* **Data to process**:
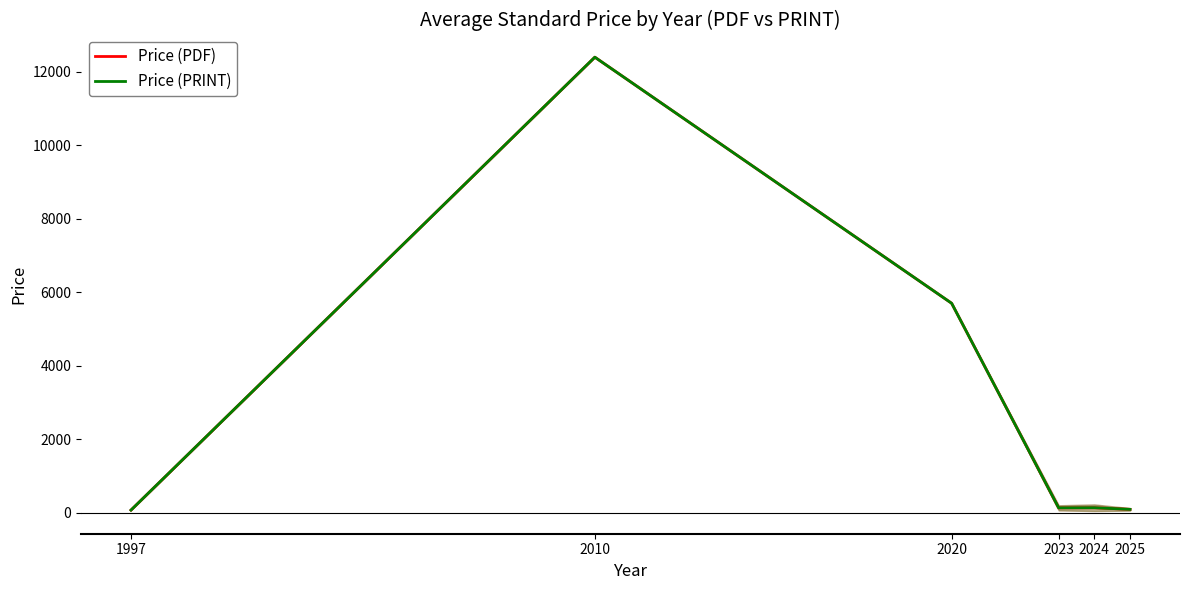

Reading left to right, list all the values displayed in this chart.

Price (PDF): 1997=69.0	2010=12400.0	2020=5700.0	2023=130.1	2024=133.5	2025=89.1
Price (PRINT): 1997=69.0	2010=12400.0	2020=5700.0	2023=130.1	2024=133.5	2025=89.1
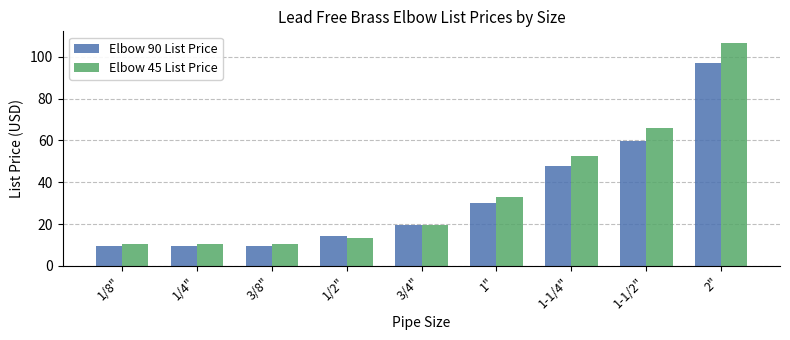

What position from the right is 1"?

4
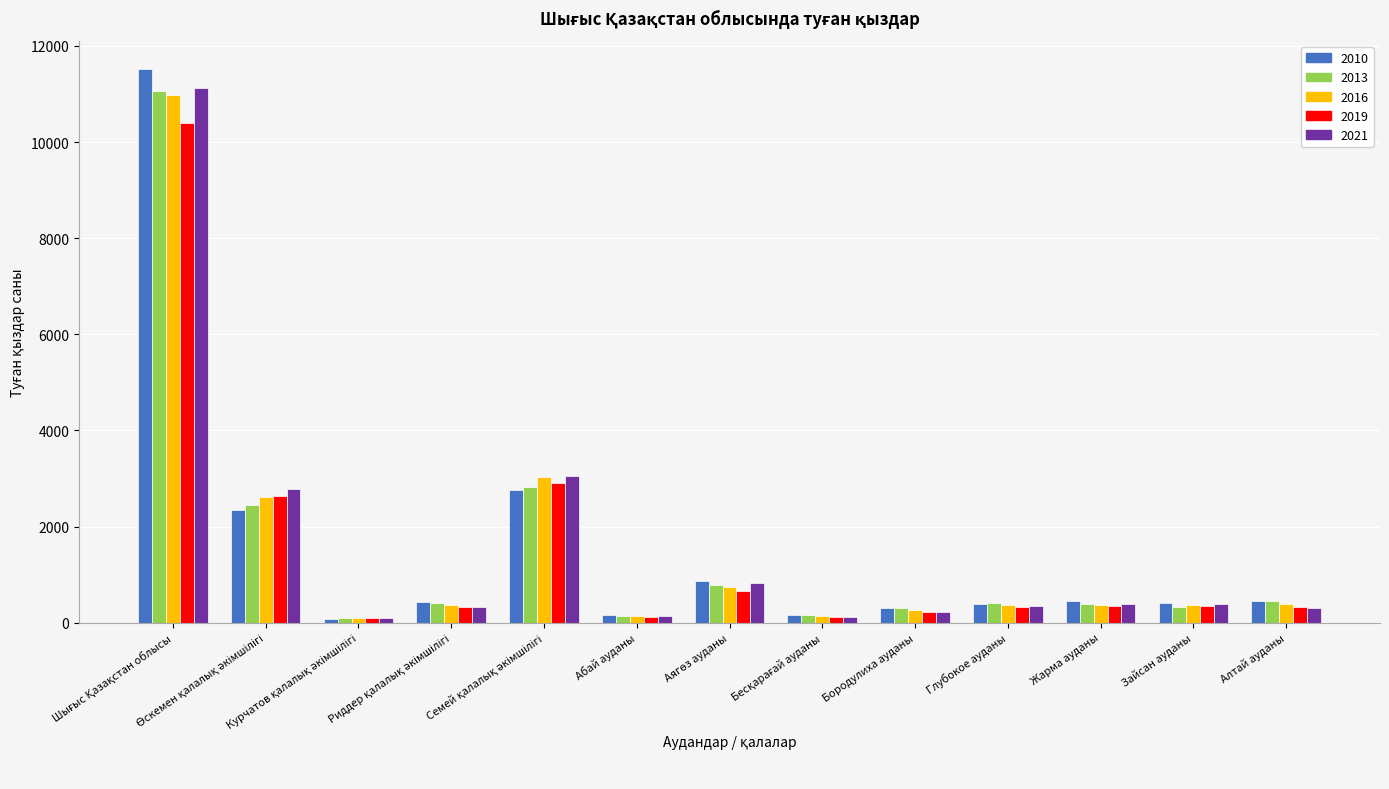

What is the difference between the second highest and minimum values in the 2021 series?

2947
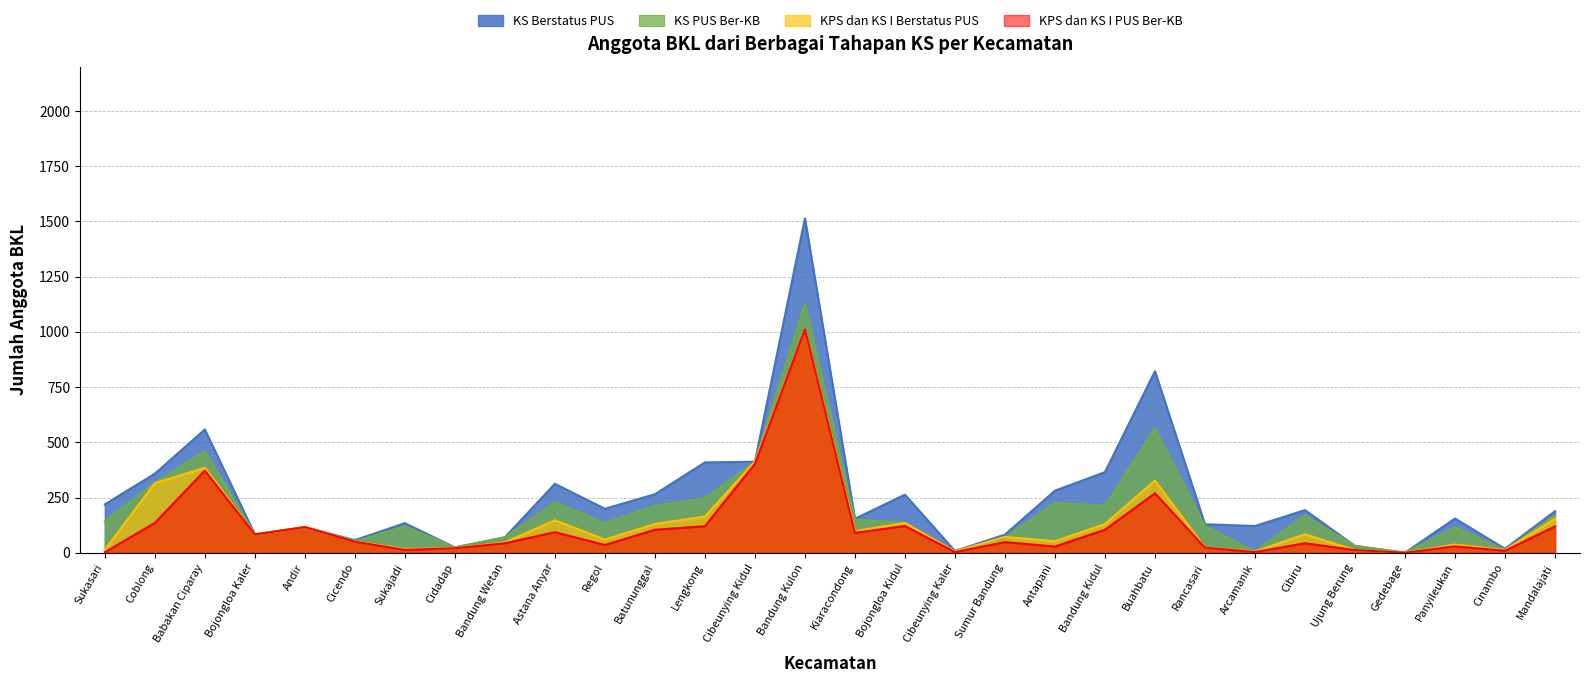

What is the label of the 20th point from the left?

Antapani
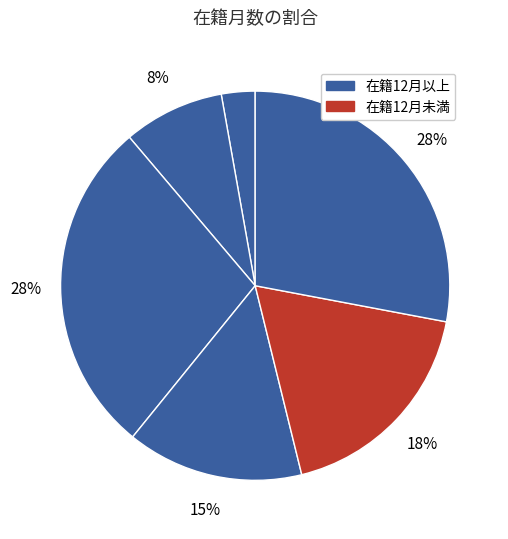

Is there a majority slice in this chart?

No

* **Exercise details**:
Copy all the entries above line for line, with every character unchanged, and omit the pictures.

* **Output below**:
Reading left to right, list all the values displayed in this chart.

Price (PDF): 1997=69.0	2010=12400.0	2020=5700.0	2023=130.1	2024=133.5	2025=89.1
Price (PRINT): 1997=69.0	2010=12400.0	2020=5700.0	2023=130.1	2024=133.5	2025=89.1

What position from the right is 1"?

4

What is the difference between the second highest and minimum values in the 2021 series?

2947

What is the label of the 20th point from the left?

Antapani

Is there a majority slice in this chart?

No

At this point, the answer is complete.